After the two sittings, Dawkins said he felt he, Hitchiner and the artists had been on a marathon or a long-haul flight together. He was pleased with the portraits. "I find people often try to edit my eyebrows. I always resist these attempts."

Dawkins had been Christian as a child but on the programme he quoted St Paul to say he lost his faith as he grew up and "put away childish things". He clarified this to say he did not mean to imply that Ms Hitchiner's job was childish.

"I actually got on quite well with him," Hitchiner told Christian Today. She had been prepared for the encounter to be "particularly difficult", she said. "I went in there with my armour up." But it quickly became clear it she did not need to be on the defence.

"He said I reminded him of his daughter. "It was interesting, having to sit on the stage for hours with someone who has had strong arguments with a lot of Christian friends of mine, and to have to spend time with him without arguing. I found that we interacted like human beings. It was actually quite reassuring. I felt I saw the human side of Richard Dawkins, and a lot of religious people do not see that."

They could even become friends, she said. They are still in contact and have agreed possibly to meet for coffee in Oxford, where he lives and works. "It was a privilege to meet him. He was really interesting, fascinating. He told me lots of jokes."

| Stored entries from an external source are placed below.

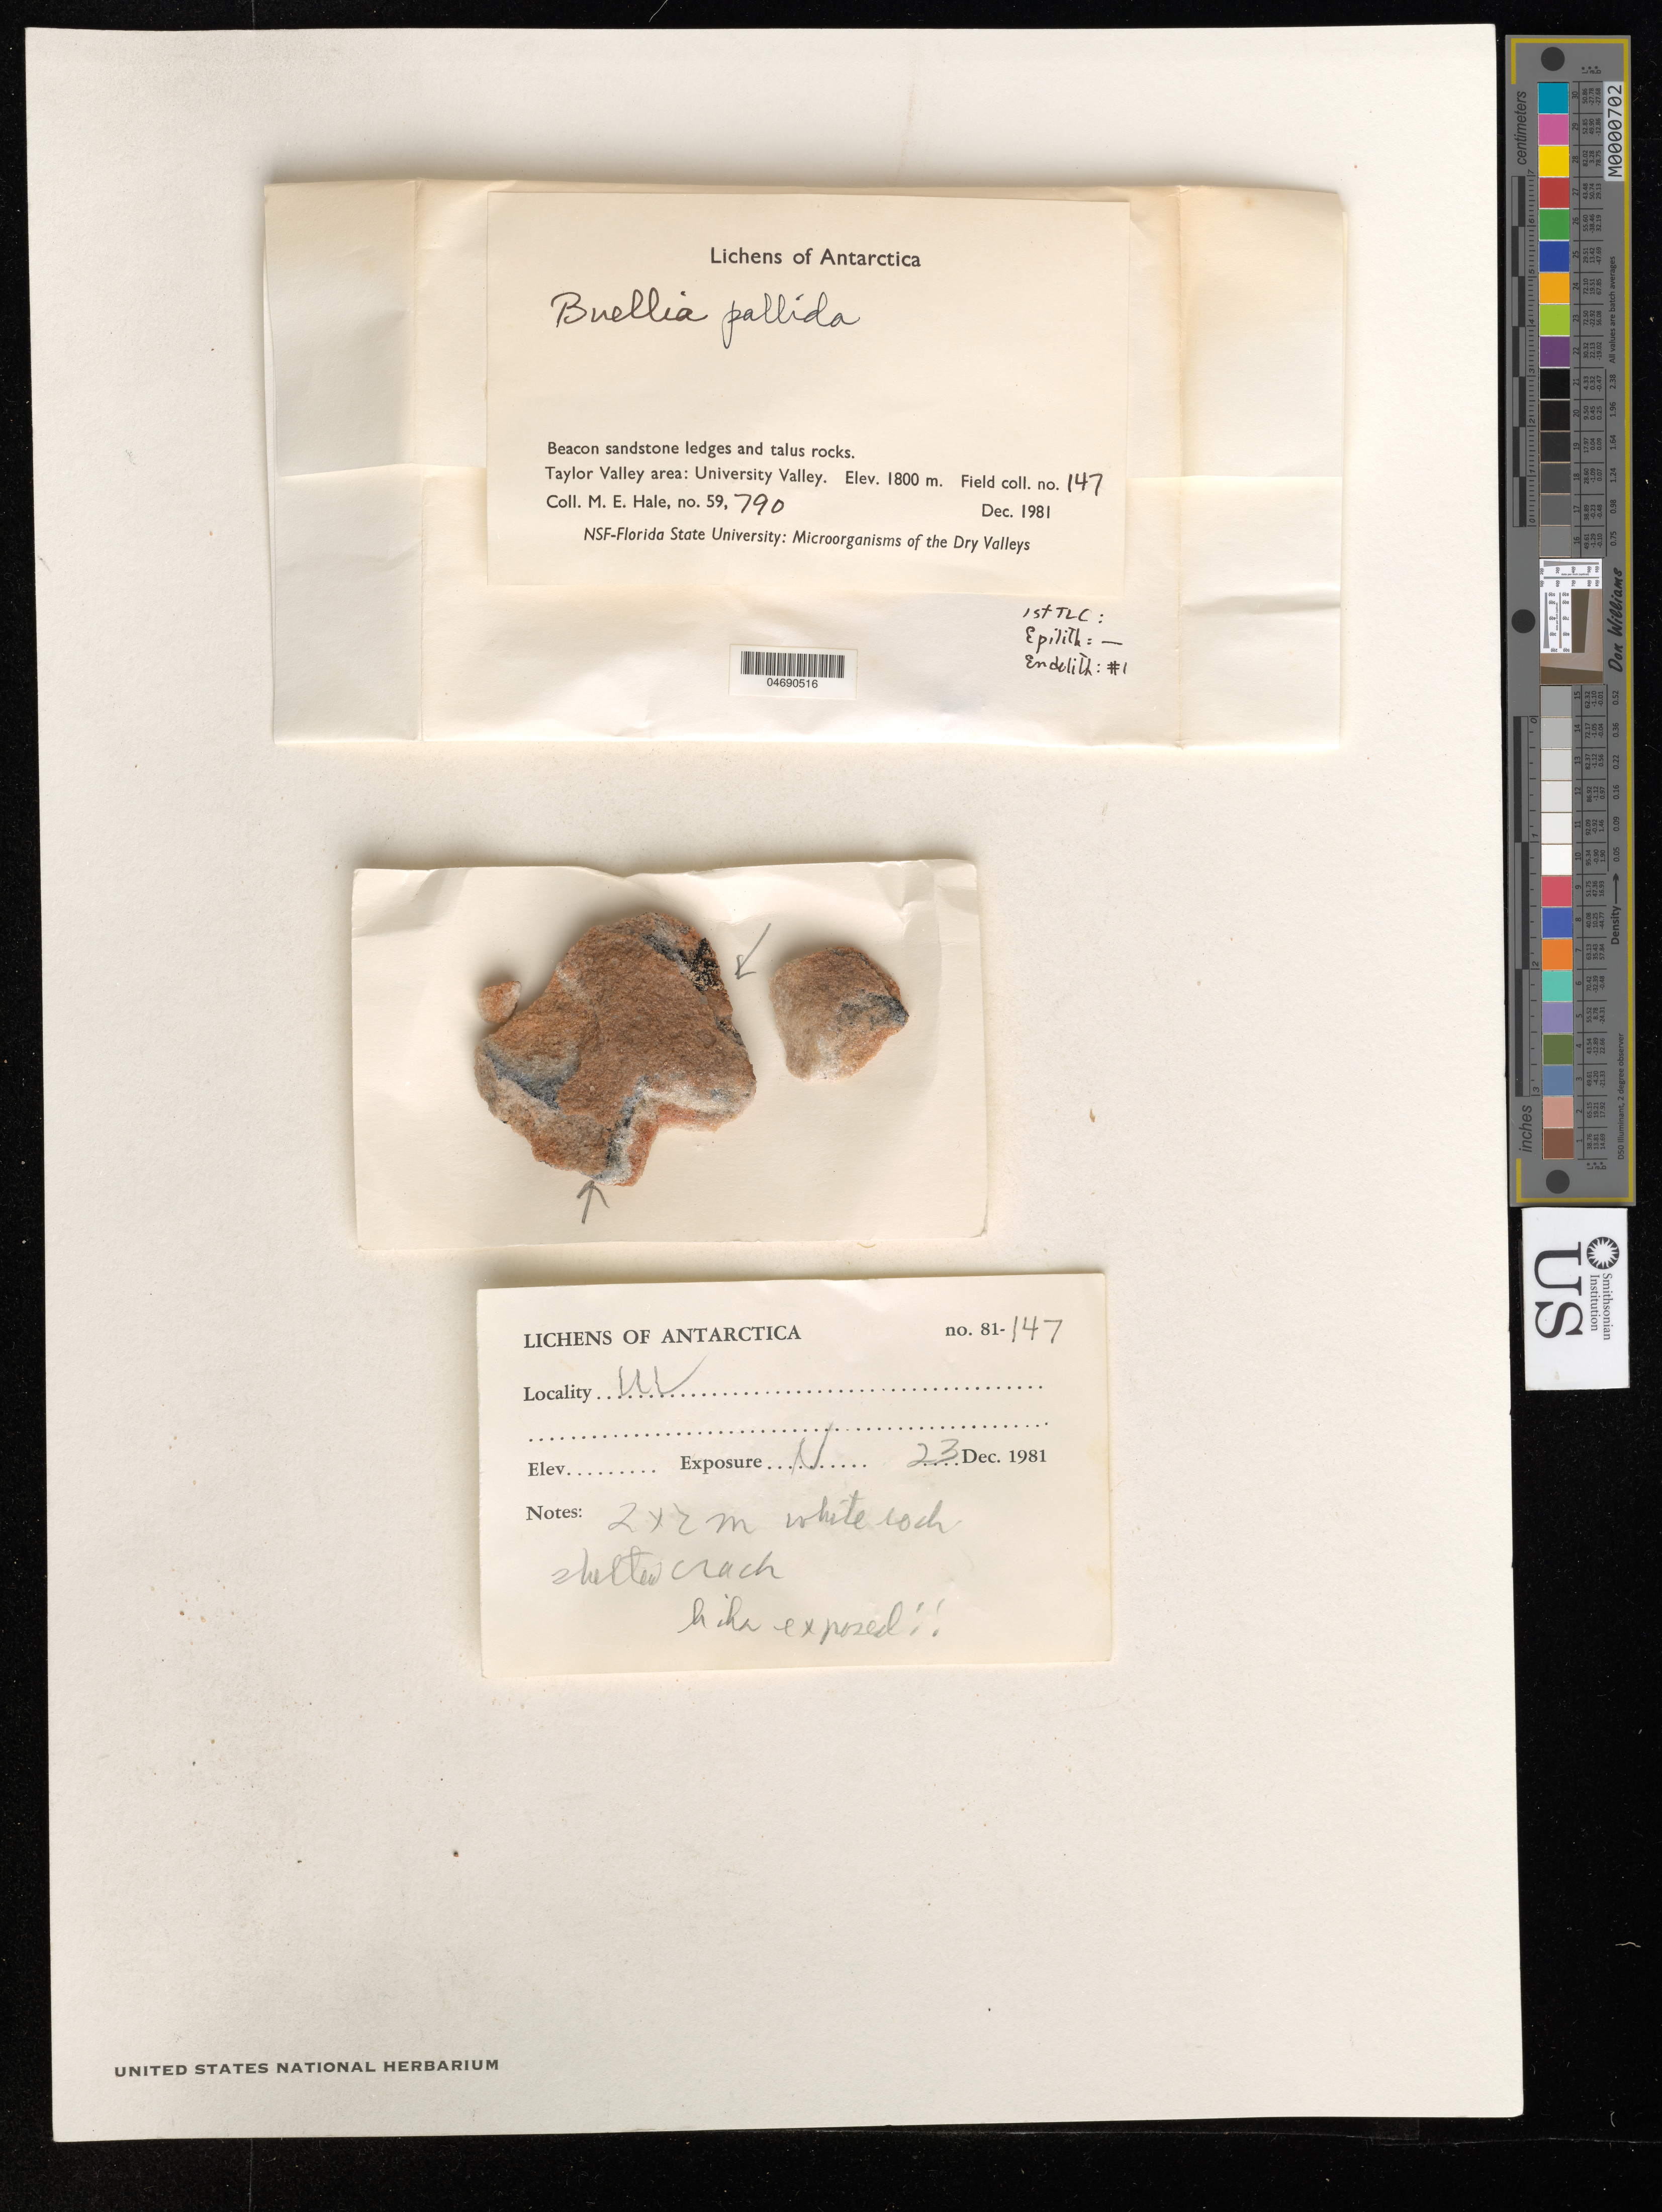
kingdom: Fungi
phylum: Ascomycota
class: Lecanoromycetes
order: Caliciales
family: Caliciaceae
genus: Buellia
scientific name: Buellia pallida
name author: C.W. Dodge & G.E. Baker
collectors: M. Hale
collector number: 59,790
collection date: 1981-12-23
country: Antarctica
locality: Taylor Valley area: University Valley.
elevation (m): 1800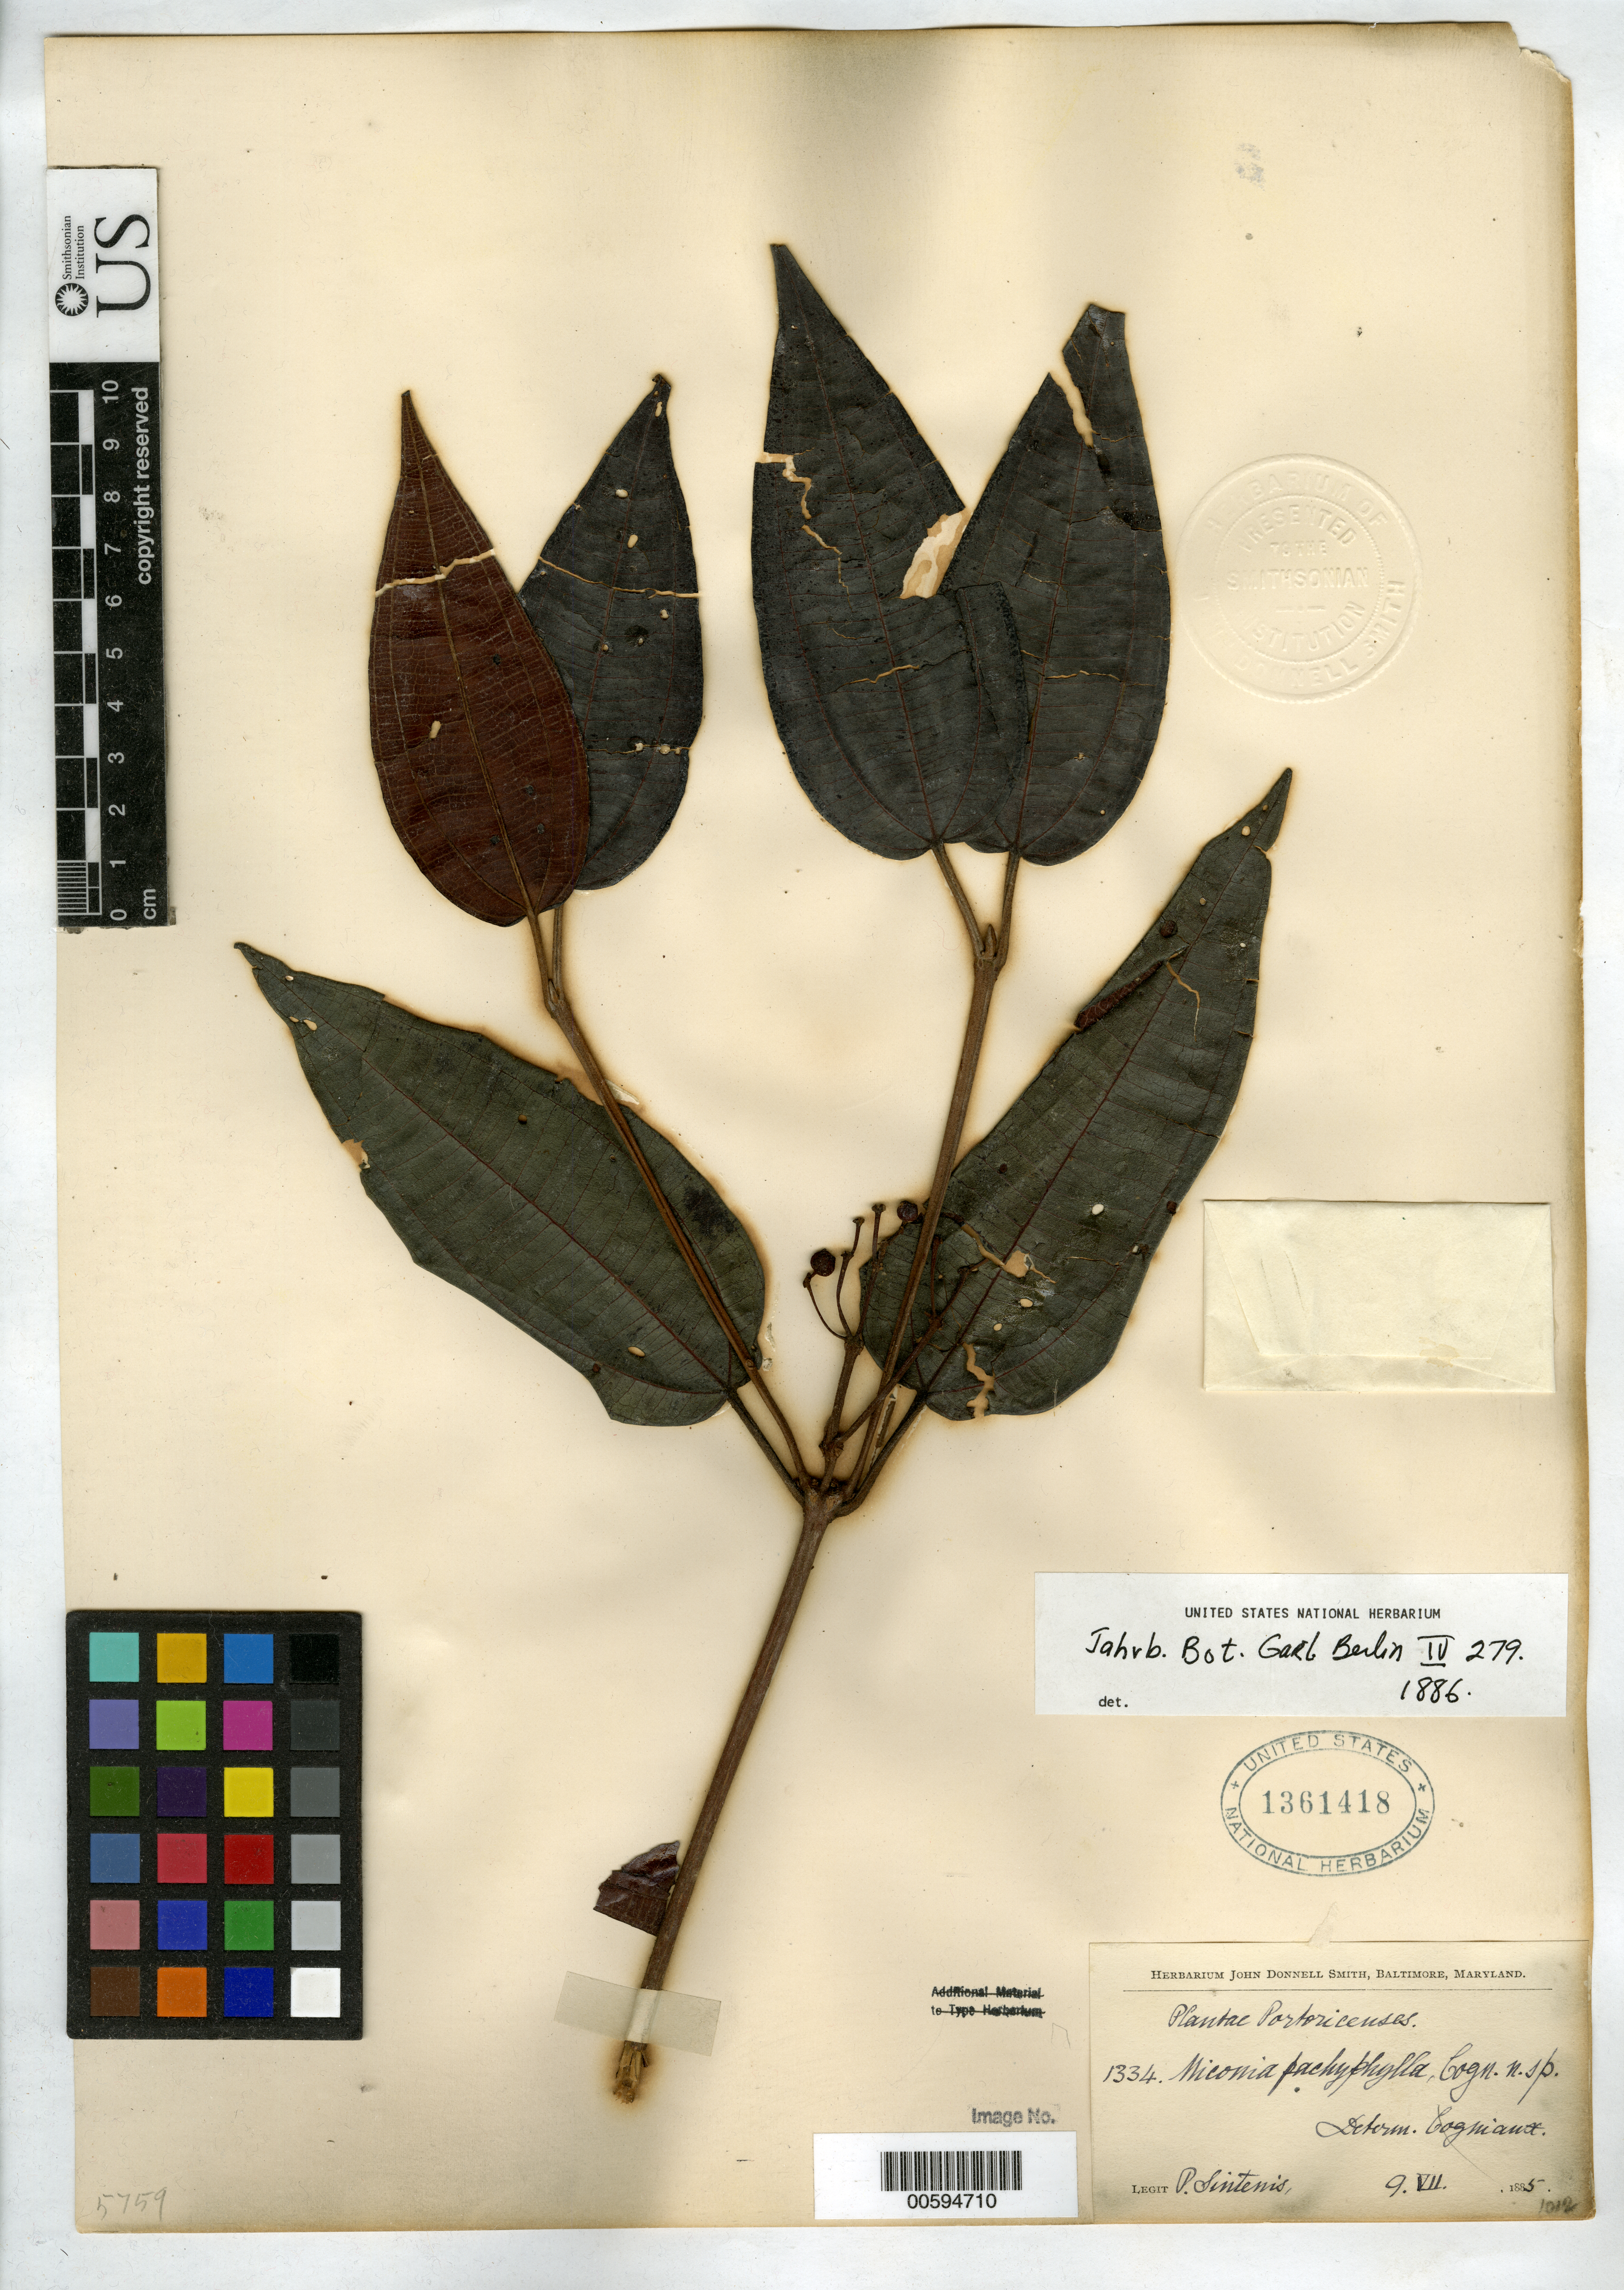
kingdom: Plantae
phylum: Tracheophyta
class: Magnoliopsida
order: Myrtales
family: Melastomataceae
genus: Miconia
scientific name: Miconia pachyphylla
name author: Cogn.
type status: Isosyntype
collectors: P. Sintenis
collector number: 1334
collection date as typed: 09 Jul 1885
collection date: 1885-07-09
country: Puerto Rico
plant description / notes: Specimen ex John Donnell Smith herbarium.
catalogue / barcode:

They did discuss faith as the artists worked on their portraits. "He was very generous in a lot of the things he said. He still goes to things like carol services and finds the music very appealing. He also said there were things about the Anglican Church that he liked, or were the least bad option, which from him was a big compliment. He was trying to make an effort to get on and we did get on."

One reason they got on so well was because she was not setting out to prove him wrong, but just to sit amicably with him for the portraits. His public interactions with Christians are normally staged to be more confrontational. Because much of the sitting was done in silence, Ms Hitchiner had been planning to sit there and pray for his health and wealth.

But she forgot all about that when the time came, and instead made lists of birthday presents in her head.

She said she believed he might have become less tempestuous in his hostility to Christianity as he has aged, and now has a lot of positive things to say about it. The sittings gave her the idea for a television programme where she would interview Dawkins, with the title: "Richard Dawkins makes his confession." She said: "It would be TV gold, if someone was up for making it."